***** SUPPLIED RECORDS *****
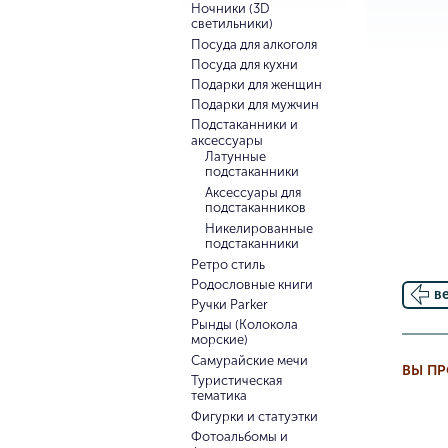
Ночники (3D
светильники)
Посуда для алкоголя
Посуда для кухни
Подарки для женщин
Подарки для мужчин
Подстаканники и
аксессуары
Латунные
подстаканники
Аксессуары для
подстаканников
Никелированные
подстаканники
Ретро стиль
Родословные книги
в
Ручки Parker
Рынды (Колокола
морские)
Самурайские мечи
ВЫ П
Туристическая
тематика
Фигурки и статуэтки
Фотоальбомы и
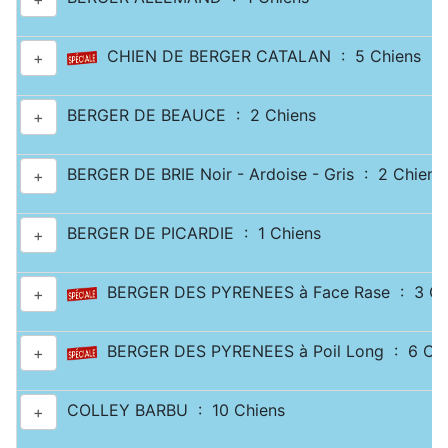
CHIEN DE BERGER CATALAN : 5 Chiens
+
BERGER DE BEAUCE : 2 Chiens
+
BERGER DE BRIE Noir - Ardoise - Gris : 2 Chiens
+
BERGER DE PICARDIE : 1 Chiens
+
BERGER DES PYRENEES à Face Rase : 3 Ch
+
BERGER DES PYRENEES à Poil Long : 6 Chi
+
COLLEY BARBU : 10 Chiens
+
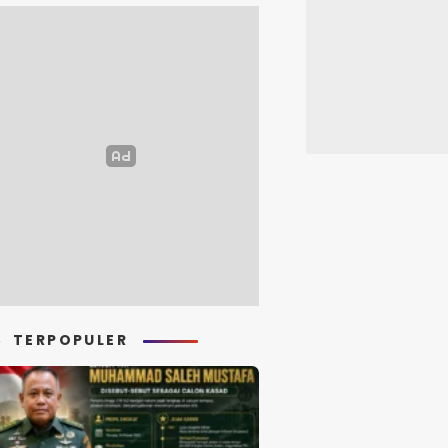
TERPOPULER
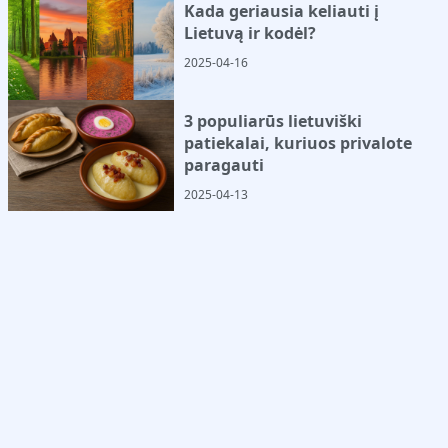
Kada geriausia keliauti į
Lietuvą ir kodėl?
2025-04-16
3 populiarūs lietuviški
patiekalai, kuriuos privalote
paragauti
2025-04-13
*****
▸ TASK STATEMENT: Your copy should hold only the lines above from the one containing "светильники)" through the one containing "3 populiarūs lietuviški", exactly as written and free of pictures.

▸ YOUR RESPONSE:
светильники)
Посуда для алкоголя
Посуда для кухни
Подарки для женщин
Подарки для мужчин
Подстаканники и
аксессуары
Латунные
подстаканники
Аксессуары для
подстаканников
Никелированные
подстаканники
Ретро стиль
Родословные книги
в
Ручки Parker
Рынды (Колокола
морские)
Самурайские мечи
ВЫ П
Туристическая
тематика
Фигурки и статуэтки
Фотоальбомы и
CHIEN DE BERGER CATALAN : 5 Chiens
+
BERGER DE BEAUCE : 2 Chiens
+
BERGER DE BRIE Noir - Ardoise - Gris : 2 Chiens
+
BERGER DE PICARDIE : 1 Chiens
+
BERGER DES PYRENEES à Face Rase : 3 Ch
+
BERGER DES PYRENEES à Poil Long : 6 Chi
+
COLLEY BARBU : 10 Chiens
+
TERPOPULER
Kada geriausia keliauti į
Lietuvą ir kodėl?
2025-04-16
3 populiarūs lietuviški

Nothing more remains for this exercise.